This Year’s Hurricane Season Likely to Be Wetter, Just Like 2020, Study Finds

April 13, 2022

Climate change made the 2020 Atlantic hurricane season noticeably wetter, and it will likely make this season rainier, too, scientists said.

Human-caused climate change made the entire season drop about 5% more rain. During the 14 storms that reached hurricane status the rainfall was 8% heavier, according to the study in Nature Communications, a research journal.

“It doesn’t sound like a lot, but if you’re near a threshold, a little bit can push you over the top,” said Lawrence Berkeley National Lab climate scientist Michael Wehner, co-author of the paper, according to the Associated Press and other news reports. “The implication is that that means there was more freshwater flooding and that the damages from freshwater flooding were increased, but by how much would require a more detailed analysis.”

Past studies have predicted climate change would make storms wetter and found that storms, such as 2017’s Harvey, were, in fact, wetter because of human-caused climate change. But this is the first study to look at an entire season, Wehner said. That’s important because it removes the selection bias of just picking the worst storms, such as Harvey.

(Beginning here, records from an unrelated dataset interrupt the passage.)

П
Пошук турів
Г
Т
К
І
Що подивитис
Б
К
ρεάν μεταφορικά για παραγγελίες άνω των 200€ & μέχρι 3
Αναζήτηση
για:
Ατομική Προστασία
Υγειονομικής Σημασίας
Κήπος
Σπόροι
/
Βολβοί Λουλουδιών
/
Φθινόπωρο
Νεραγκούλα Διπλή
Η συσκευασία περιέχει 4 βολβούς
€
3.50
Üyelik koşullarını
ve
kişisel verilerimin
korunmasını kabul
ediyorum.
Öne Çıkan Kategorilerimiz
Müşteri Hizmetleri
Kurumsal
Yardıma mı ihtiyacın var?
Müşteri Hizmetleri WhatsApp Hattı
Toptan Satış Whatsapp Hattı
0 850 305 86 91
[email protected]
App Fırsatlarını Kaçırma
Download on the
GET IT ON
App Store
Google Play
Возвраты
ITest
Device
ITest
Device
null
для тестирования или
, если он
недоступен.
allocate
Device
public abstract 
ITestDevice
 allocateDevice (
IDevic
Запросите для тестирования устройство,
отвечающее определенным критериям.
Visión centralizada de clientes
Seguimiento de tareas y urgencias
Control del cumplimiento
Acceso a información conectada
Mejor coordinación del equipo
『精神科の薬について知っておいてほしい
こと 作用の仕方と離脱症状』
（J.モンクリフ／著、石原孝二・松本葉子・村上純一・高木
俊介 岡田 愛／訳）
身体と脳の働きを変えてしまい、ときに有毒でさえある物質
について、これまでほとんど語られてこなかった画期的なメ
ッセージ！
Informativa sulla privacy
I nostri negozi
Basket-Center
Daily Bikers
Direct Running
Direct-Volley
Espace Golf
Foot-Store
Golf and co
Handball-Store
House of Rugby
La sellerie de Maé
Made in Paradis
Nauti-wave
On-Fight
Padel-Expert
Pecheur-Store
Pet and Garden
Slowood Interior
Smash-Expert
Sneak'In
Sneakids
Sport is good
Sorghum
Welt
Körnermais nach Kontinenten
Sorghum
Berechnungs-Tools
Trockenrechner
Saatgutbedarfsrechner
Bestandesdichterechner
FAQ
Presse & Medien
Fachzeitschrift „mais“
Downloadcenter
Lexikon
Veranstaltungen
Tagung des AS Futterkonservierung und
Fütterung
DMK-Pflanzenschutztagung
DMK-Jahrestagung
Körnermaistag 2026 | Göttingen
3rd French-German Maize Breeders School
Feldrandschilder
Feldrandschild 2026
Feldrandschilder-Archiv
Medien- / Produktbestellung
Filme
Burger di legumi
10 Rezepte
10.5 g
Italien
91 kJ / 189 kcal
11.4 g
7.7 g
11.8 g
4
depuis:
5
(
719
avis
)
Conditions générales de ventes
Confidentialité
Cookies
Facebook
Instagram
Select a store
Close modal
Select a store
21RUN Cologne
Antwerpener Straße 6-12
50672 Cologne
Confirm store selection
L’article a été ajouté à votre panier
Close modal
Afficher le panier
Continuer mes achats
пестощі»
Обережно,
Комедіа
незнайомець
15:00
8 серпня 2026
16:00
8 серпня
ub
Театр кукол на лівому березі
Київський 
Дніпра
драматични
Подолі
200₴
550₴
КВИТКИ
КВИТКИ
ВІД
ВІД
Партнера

“It’s not just the big monster ones, it’s a whole season,” Wehner said.

Warming is increasing the downpours in nearly all storms and most hurricane seasons, including the one that starts June 1, said study lead author Kevin Reed, an atmospheric scientist at Stony Brook University.

The 2020 season may be the harbinger of years to come. It broke records for the number of named storms, and for the number that became major storms with winds of at least 111 miles per hour – seven – and the number that made landfall in the United States. Louisiana got hit five times. Overall, more than 330 people were killed directly by named storms in 2020 and damage soared past $41 billion, according to the U.S. National Oceanic and Atmospheric Administration.

“That signal will only get larger as the sea surface temperatures continue to warm,” Reed said.